TJライナーは100%トイレなし
東武東上線の座席定員制の有料列車「TJライナー」にはトイレがまったく付いていない。
すべて50090系という専用の車両が使われている。これ以外にTJライナーで使われる車両はないものの、御手洗の設備は導入されなかった。
同じ東武鉄道でも本線系統である東武スカイツリーライン、伊勢崎線、日光線の特急ではすべての車両に例外なくトイレが設置されている。
特急車両が使われていて、急行以下の普通の通勤型電車とは設備の内容が異なっている。
一方の東上線のTJライナーは通勤型車両を転換クロスシート仕様にしただけの車両である。

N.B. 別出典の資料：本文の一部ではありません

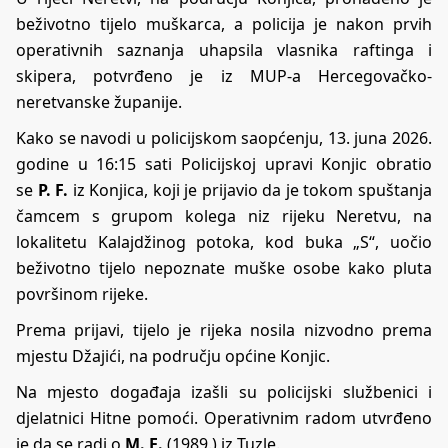
beživotno tijelo muškarca, a policija je nakon prvih
operativnih saznanja uhapsila vlasnika raftinga i
skipera, potvrđeno je iz MUP-a Hercegovačko-
neretvanske županije.
Kako se navodi u policijskom saopćenju, 13. juna 2026.
godine u 16:15 sati Policijskoj upravi Konjic obratio
se
P. F.
iz Konjica, koji je prijavio da je tokom spuštanja
čamcem s grupom kolega niz rijeku Neretvu, na
lokalitetu Kalajdžinog potoka, kod buka „S“, uočio
beživotno tijelo nepoznate muške osobe kako pluta
površinom rijeke.
Prema prijavi, tijelo je rijeka nosila nizvodno prema
mjestu Džajići, na području općine Konjic.
Na mjesto događaja izašli su policijski službenici i
djelatnici Hitne pomoći. Operativnim radom utvrđeno
je da se radi o
M. E.
(1989.) iz Tuzle.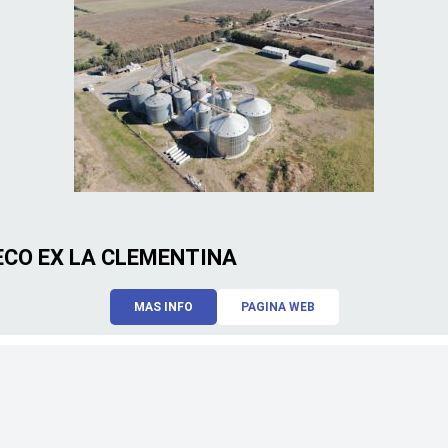
CO EX LA CLEMENTINA
MAS INFO
PAGINA WEB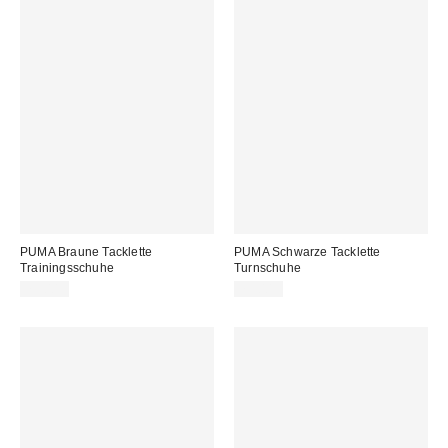
PUMA Braune Tacklette
PUMA Schwarze Tacklette
Trainingsschuhe
Turnschuhe
75,00 €
75,00 €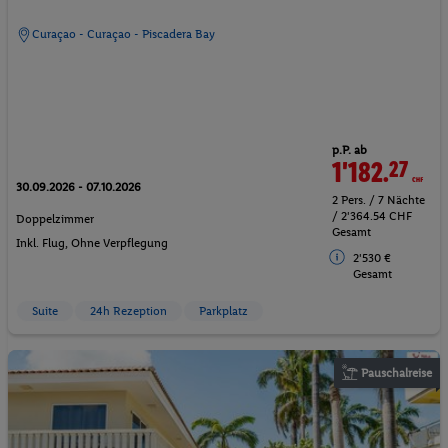
Curaçao - Curaçao - Piscadera Bay
p.P. ab
1'182.
27
CHF
30.09.2026 - 07.10.2026
2 Pers. / 7 Nächte
/ 2'364.54 CHF
Doppelzimmer
Gesamt
Inkl. Flug,
Ohne Verpflegung
2'530 €
Gesamt
Suite
24h Rezeption
Parkplatz
Pauschalreise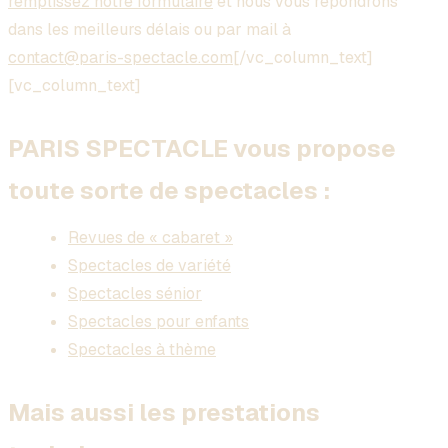
remplissez notre formulaire
et nous vous répondrons
dans les meilleurs délais ou par mail à
contact@paris-spectacle.com
[/vc_column_text]
[vc_column_text]
PARIS SPECTACLE vous propose
toute sorte de spectacles :
Revues de « cabaret »
Spectacles de variété
Spectacles sénior
Spectacles pour enfants
Spectacles à thème
Mais aussi les prestations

転換クロスシートとは、進行方向に向かって座る座席のタイプで、新幹線や特急と同じ形式のものである。
形もふつうの一般的な電車である。座席定員制というのが売りのポイントになっているが、特急列車ではない。
東武本線系統の特急は、TJライナーとは違って車両そのものが特急だけに使用される。ライナー列車としても使われるものの、料金体系は特急とほぼ同じ。違いは薄い。
なぜトイレなしなのか?
では、なぜ東武東上線のTJライナーにはトイレが導入されなかったのか。
理由は路線距離の短さにあるといえる。所要時間は、全区間に当たる池袋~小川町間で60分が標準となっている。
快速や急行でも70分前後という所要時間になっていて、最大でも乗車時間は1時間程度となっている。
何時間も走り続けるわけではないため、トイレが設置されたなかったものと考えられる。
東武スカイツリーライン・伊勢崎線・日光線の特急列車は2時間以上も走るところが多い。始発駅は浅草駅で、そこから栃木県や群馬県方面へ向かう。距離が長い分所要時間も長い。
トイレの需要が大きいという性質があるため、こちらでは東上線とは違って御手洗設備がある。
さらに、TJライナーはあくまでも着席サービスのみという性質が大きい列車であることも、トイレが付いていない要因とも受け取れる。
停車駅の数は急行などよりも少ないが、所要時間の差はそれほど大きくはない。5~10分程度違うだけである。
長距離列車でないからこそ、トイレの必要性がそれほどなかったのだろう。